Lines containing the word "Meeting": say how many there are in the listing, with only the number as the answer.
LISTED RECORDS Start Marker
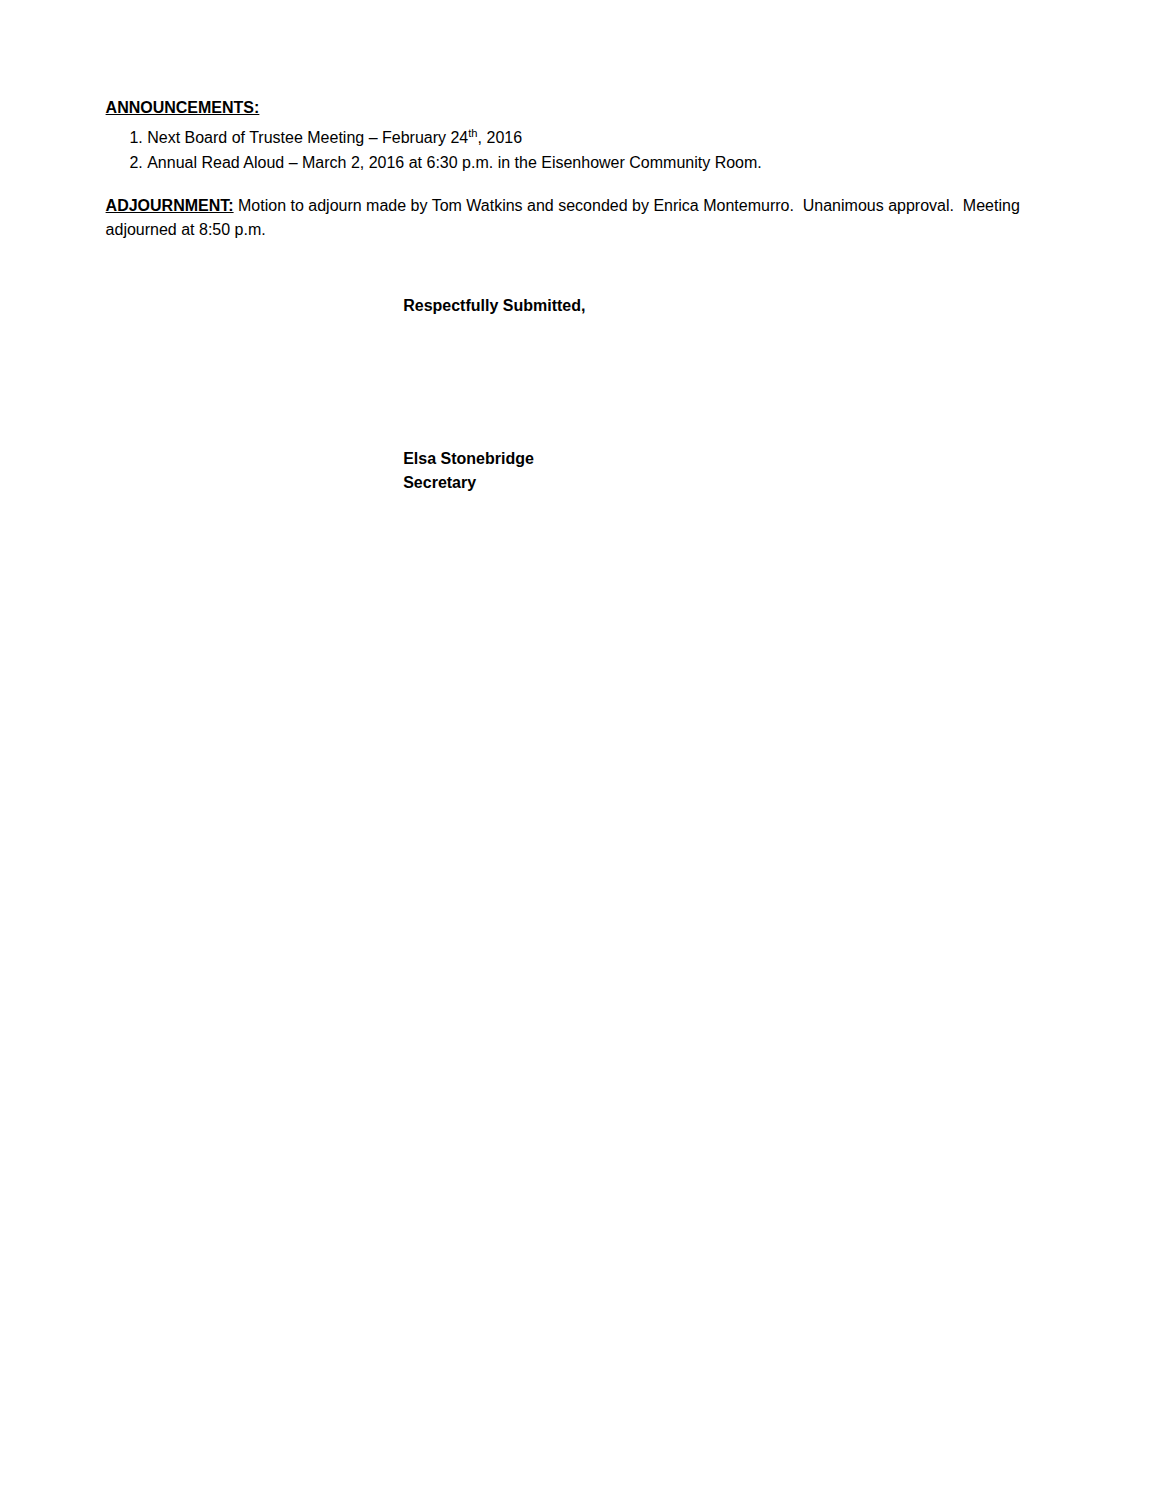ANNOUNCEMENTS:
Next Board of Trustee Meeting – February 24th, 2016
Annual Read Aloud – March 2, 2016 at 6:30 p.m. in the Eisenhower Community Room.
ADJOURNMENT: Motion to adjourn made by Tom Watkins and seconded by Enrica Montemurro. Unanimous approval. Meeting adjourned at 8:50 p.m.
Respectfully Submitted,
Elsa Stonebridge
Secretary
LISTED RECORDS End Marker
**EXERCISE RESPONSE**
2